## [Page]
Results from studies of elite rowers in Eastern Europe suggest that aerobic capacity does not appear to improve once annual training volume reaches ~3500 miles/year (~70 miles week). It should be noted that the vast majority of their training was performed at low relative intensities (UT2 and UT1). As mentioned earlier, increases in training volume necessarily reduce the overall exercise intensity. However, there is substantial scientific evidence to show that exercise intensity rather than volume is the primary factor that controls improvements in aerobic capacity [4, 6, 8, 10, 18]. The experience of elite Eastern European rowers also suggests that there is a limit to the benefit of increasing training volume for improving aerobic capacity. Collectively, it is reasonable to conclude that maximum aerobic fitness can only be achieved through the appropriate use of strenuous high-intensity interval sessions. Why then might the high volumes of low intensity training currently performed by elite rowers provide benefits in terms of the physiological requirements for success over 2000-m?
The primary effect of high volume training on the body is to increase the endurance capacity of the muscles. Large quantities of distance training alter the function and structure of the muscles recruited during the rowing stroke in a variety of ways, too numerous to list, but all linked by a common theme: High volume training improves the ability of muscles to store and use energy efficiently.
Most coaches and rowers now recognize the importance of the body’s carbohydrate levels on endurance capacity. Although the exercising muscles can use both fat and carbohydrate as a fuel source, only carbohydrate can supply energy fast enough to allow rowers to work at anything above low intensity rowing. In the absence of dehydration and/or high ambient temperatures, the failure to continue moderate intensity exercise is most frequently due to an exhaustion of available carbohydrate stores. Additionally, the ability to perform high intensity interval training is severely reduced if carbohydrate stores are low . Fortunately, muscles respond to high volume training by:
Increasing the capacity to store carbohydrate
Preferentially increasing the relative contribution of fat as a fuel source during exercise.

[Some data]
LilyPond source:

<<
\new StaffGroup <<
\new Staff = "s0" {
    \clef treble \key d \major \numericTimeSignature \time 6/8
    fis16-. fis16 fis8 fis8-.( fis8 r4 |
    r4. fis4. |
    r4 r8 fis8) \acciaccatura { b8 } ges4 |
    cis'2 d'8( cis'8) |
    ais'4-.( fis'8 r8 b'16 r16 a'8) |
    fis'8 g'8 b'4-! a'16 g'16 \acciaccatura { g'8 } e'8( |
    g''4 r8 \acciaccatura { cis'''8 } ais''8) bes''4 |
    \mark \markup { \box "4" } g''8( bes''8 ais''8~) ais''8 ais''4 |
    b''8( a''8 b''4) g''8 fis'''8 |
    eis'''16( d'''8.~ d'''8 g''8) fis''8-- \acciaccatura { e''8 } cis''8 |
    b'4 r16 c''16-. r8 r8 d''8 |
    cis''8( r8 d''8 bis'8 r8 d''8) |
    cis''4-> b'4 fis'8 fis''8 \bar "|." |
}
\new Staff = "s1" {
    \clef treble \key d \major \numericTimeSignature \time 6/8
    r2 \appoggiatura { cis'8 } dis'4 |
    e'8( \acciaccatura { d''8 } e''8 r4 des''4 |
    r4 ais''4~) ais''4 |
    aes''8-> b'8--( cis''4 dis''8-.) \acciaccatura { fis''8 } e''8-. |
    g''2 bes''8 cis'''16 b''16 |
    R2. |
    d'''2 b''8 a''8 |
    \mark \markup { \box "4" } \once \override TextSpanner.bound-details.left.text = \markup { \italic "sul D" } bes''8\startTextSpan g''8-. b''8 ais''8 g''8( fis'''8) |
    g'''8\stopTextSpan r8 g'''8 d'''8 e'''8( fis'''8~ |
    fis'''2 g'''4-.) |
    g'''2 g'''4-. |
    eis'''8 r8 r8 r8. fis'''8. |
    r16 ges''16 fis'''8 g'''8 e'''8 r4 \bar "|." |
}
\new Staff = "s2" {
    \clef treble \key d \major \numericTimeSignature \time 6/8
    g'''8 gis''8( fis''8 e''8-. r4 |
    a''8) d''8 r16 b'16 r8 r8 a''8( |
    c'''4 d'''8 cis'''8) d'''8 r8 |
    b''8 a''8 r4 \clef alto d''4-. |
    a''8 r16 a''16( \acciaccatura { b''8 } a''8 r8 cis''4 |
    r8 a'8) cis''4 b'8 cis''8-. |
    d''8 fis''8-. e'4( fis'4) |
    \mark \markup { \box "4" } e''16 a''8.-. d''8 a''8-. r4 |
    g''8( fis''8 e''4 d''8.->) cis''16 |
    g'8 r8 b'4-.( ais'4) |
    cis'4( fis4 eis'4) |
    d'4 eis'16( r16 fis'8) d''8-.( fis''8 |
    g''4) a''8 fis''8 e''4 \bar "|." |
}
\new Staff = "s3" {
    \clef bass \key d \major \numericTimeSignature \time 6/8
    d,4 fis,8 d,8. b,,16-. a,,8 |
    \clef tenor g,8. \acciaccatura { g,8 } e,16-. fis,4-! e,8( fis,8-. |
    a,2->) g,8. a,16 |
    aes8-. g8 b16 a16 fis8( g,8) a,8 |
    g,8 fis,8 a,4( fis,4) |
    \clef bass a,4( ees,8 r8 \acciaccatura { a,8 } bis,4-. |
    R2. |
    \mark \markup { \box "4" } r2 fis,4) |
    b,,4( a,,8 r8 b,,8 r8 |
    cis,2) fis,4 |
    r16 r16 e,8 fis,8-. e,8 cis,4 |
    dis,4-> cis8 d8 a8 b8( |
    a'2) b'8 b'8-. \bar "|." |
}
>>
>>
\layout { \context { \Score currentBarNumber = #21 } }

## [Requirements]
Copy the passage of the rowing text that opens with the words containing "Most coaches and" and closes with "source during exercise.", renaming every "carbohydrate" as "glycogen".

## [Output of the exercise]
Most coaches and rowers now recognize the importance of the body’s glycogen levels on endurance capacity. Although the exercising muscles can use both fat and glycogen as a fuel source, only glycogen can supply energy fast enough to allow rowers to work at anything above low intensity rowing. In the absence of dehydration and/or high ambient temperatures, the failure to continue moderate intensity exercise is most frequently due to an exhaustion of available glycogen stores. Additionally, the ability to perform high intensity interval training is severely reduced if glycogen stores are low . Fortunately, muscles respond to high volume training by:
Increasing the capacity to store glycogen
Preferentially increasing the relative contribution of fat as a fuel source during exercise.